Le ministère public a requis ce vendredi trois ans de prison avec sursis et 500 000 francs CFA d’amende.
Le procès s’est déroulé au tribunal de première instance d’Abidjan. C’était devant un public attentif et des journalistes de la presse nationale.
Les magistrats reprochent à Calice Yapo d’avoir publiquement remis en cause l’invalidation de l’élection d’un député PDCI. Provoquant un émoi politique.
Le 9 janvier 2026, le Conseil constitutionnel avait annulé la réélection d’Hervé Alliali à Toumodi pour un écart de seulement quinze voix.
Au lendemain, Calice Yapo s’est rendu sur place afin de soutenir Hervé Alliali. Défendant sa légitimité auprès des militants locaux.
Lors d’une réunion, il avait déclaré que la victoire du fils d’Alliali était juste et critiqué ceux contestant ce résultat électoral.
Le parquet a interprété ses propos, diffusés sur les réseaux sociaux comme une tentative de discréditer l’institution constitutionnelle nationale.
Pour Calice Yapo, il ne s’agissait pas d’attaquer le Conseil.
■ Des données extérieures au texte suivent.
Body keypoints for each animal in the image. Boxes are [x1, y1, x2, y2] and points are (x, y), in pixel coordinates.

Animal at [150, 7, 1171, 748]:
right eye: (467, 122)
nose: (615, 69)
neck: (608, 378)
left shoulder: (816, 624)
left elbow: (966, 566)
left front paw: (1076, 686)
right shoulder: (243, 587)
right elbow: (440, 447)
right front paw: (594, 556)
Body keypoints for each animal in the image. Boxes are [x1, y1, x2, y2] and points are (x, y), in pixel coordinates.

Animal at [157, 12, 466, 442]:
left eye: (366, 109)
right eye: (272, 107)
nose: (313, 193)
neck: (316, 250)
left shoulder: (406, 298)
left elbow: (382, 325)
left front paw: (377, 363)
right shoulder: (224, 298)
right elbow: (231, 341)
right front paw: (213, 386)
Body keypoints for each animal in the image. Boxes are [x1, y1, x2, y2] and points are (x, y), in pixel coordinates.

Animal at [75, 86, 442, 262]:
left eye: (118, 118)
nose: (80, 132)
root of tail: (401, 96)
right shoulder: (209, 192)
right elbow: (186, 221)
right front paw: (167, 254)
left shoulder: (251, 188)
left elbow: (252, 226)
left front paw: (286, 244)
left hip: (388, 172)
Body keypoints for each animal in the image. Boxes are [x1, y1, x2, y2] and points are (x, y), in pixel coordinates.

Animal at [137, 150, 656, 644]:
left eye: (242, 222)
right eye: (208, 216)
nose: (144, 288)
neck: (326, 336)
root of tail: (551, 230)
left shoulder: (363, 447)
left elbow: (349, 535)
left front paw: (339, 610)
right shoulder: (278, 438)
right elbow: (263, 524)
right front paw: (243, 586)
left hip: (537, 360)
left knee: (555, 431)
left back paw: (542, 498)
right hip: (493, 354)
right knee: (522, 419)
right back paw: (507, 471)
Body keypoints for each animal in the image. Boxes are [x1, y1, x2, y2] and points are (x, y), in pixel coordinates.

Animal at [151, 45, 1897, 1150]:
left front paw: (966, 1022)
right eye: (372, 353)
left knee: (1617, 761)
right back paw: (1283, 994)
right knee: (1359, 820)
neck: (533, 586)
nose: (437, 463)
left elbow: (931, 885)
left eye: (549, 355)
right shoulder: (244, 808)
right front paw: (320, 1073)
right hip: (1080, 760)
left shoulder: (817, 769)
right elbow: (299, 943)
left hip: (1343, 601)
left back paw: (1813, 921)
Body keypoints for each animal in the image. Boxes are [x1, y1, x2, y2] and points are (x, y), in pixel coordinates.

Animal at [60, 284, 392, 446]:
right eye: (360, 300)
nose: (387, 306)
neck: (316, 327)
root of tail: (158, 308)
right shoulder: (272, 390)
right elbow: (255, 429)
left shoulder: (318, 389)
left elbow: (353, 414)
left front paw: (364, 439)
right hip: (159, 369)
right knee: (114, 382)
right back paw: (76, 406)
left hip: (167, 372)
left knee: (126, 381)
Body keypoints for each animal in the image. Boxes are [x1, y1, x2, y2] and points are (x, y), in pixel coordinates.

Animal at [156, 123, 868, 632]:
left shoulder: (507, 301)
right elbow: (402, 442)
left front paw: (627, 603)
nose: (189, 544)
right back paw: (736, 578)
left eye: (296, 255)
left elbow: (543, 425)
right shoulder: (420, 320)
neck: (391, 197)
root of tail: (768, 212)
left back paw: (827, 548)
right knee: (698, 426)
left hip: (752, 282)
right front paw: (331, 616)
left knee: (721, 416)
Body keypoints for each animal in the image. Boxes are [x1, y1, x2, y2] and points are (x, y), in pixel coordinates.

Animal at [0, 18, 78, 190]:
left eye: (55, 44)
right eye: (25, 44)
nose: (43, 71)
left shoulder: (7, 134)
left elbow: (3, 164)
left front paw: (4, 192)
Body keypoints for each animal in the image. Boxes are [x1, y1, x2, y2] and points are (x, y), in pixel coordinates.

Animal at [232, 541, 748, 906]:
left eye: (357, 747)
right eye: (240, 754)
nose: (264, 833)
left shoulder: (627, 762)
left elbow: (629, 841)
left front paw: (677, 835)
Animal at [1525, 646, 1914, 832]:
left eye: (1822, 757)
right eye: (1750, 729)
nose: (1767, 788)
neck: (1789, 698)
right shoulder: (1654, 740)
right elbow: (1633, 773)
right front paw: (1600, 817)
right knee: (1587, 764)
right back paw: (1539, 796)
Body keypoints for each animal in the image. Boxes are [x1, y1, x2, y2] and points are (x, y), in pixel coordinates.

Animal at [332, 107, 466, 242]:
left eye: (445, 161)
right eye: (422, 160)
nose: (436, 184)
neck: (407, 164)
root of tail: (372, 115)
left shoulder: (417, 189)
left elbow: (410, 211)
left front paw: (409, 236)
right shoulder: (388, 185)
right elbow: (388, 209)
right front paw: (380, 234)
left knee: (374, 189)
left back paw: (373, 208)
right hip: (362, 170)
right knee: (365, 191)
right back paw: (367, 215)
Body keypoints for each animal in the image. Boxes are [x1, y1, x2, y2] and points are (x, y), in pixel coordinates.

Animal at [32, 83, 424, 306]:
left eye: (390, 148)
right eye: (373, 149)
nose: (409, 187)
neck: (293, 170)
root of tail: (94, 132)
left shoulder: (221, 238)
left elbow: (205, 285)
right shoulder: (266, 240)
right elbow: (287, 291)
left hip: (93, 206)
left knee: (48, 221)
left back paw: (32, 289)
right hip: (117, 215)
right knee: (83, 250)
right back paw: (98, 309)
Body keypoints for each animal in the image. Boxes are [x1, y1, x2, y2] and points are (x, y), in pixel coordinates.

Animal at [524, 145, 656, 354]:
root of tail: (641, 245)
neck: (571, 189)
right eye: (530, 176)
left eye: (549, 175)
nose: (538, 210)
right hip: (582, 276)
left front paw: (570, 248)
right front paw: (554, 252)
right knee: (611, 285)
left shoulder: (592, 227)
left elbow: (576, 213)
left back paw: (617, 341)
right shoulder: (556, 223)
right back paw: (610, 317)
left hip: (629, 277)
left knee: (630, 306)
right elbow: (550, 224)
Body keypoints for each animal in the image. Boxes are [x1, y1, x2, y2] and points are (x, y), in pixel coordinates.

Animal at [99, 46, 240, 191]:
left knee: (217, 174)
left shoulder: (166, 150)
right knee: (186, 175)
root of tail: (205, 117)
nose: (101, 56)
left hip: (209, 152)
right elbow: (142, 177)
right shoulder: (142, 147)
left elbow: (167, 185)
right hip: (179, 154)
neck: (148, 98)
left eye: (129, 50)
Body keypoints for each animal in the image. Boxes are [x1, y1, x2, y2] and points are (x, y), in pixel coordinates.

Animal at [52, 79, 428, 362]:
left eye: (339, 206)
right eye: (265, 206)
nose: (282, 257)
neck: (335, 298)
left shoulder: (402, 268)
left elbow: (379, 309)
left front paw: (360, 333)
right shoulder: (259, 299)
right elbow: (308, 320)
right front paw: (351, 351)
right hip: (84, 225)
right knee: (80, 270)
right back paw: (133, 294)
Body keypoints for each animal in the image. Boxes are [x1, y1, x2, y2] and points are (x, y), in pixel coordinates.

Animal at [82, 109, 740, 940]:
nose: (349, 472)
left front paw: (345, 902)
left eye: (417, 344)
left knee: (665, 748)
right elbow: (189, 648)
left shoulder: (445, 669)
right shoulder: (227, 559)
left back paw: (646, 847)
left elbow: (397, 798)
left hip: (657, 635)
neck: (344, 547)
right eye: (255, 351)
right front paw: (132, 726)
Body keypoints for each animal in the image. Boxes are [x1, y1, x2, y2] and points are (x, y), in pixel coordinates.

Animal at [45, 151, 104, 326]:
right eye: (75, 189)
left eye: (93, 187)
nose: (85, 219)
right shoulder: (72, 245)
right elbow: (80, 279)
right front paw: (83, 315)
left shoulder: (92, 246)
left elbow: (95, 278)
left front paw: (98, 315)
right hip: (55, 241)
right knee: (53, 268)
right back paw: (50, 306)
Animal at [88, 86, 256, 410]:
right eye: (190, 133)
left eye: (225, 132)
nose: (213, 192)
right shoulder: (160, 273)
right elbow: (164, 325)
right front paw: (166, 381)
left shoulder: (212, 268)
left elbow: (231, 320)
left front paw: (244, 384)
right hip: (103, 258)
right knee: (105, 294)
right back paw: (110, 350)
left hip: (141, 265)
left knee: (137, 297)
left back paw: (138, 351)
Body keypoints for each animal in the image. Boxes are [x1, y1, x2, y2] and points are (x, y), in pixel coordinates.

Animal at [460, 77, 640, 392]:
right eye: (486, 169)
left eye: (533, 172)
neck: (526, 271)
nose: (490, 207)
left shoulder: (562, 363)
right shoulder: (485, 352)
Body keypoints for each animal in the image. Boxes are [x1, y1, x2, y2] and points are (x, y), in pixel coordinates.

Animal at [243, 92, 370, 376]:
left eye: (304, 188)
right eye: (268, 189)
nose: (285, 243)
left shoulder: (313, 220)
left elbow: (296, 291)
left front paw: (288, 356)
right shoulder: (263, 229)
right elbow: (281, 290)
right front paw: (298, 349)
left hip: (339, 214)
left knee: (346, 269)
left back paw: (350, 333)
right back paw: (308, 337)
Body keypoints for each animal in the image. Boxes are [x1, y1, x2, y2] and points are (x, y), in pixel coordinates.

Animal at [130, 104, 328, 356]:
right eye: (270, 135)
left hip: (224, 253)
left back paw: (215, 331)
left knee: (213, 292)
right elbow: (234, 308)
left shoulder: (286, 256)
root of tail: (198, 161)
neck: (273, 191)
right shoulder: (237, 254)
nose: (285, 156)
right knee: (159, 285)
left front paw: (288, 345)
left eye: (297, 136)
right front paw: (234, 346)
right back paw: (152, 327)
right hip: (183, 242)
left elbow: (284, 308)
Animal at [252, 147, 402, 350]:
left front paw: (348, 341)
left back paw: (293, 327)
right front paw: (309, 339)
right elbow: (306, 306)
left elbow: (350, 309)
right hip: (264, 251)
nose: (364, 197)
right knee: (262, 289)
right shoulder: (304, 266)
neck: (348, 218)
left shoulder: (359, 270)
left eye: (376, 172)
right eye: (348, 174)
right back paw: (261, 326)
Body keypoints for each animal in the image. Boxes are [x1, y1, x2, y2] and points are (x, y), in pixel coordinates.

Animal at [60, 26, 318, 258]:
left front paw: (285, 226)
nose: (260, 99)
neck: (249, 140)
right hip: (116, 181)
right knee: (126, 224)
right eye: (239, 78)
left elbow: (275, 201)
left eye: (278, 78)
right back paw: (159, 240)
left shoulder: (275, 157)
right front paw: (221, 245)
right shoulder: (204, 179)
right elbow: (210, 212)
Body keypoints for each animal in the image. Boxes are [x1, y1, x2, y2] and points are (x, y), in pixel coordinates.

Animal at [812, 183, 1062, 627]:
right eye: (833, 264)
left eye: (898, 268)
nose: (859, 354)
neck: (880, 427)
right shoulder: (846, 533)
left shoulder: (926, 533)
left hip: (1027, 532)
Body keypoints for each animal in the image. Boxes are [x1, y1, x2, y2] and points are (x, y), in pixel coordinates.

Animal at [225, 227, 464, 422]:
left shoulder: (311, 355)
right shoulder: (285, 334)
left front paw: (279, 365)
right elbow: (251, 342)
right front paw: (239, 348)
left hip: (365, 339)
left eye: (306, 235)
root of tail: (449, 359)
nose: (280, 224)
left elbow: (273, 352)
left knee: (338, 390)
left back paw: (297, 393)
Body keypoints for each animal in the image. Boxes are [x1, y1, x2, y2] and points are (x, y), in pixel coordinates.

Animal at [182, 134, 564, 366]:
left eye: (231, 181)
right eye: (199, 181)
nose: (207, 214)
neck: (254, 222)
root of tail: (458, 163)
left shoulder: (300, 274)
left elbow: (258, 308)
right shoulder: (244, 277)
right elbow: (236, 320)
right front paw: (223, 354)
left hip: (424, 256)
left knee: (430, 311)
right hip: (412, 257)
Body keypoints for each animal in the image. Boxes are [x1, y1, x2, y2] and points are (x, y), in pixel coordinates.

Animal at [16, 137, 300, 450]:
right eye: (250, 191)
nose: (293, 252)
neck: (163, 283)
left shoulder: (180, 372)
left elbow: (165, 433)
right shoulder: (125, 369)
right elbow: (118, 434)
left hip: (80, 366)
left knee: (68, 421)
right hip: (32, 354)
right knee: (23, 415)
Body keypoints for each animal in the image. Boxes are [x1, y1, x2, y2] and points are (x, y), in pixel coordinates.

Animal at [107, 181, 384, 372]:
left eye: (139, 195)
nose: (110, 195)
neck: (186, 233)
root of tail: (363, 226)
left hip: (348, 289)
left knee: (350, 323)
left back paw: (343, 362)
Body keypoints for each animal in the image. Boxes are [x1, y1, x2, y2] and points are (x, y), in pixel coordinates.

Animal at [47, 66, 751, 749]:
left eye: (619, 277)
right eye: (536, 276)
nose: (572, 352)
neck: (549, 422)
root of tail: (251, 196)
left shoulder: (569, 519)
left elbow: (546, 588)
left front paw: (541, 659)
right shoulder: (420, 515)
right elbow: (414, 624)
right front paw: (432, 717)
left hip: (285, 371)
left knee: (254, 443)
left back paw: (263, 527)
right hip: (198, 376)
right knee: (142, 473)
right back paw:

Mais de remobiliser les militants pour l’élection partielle prévue le 21 février.
Le PDCI avait mobilisé ses députés, maires et militants afin de montrer un soutien massif à Calice Yapo, mais sans succès concret.
Le tribunal a indiqué que la décision définitive sera rendue dans un mois, précisément le 27 mars, laissant l’attente peser sur tous.
Le procès a ravivé les tensions entre le PDCI et les autorités judiciaires, soulignant la limite du pouvoir politique face aux institutions.
Cette affaire met également en lumière la forte attention politique portée aux décisions judiciaires concernant les élections locales et partielles en Côte d’Ivoire.
L’exemple de Calice Yapo illustre combien la contestation publique des verdicts électoraux peut entraîner des conséquences légales immédiates et sévères.
Le PDCI devra désormais gérer l’impact politique de cette sanction. Et réfléchir à ses stratégies pour protéger ses membres à l’avenir.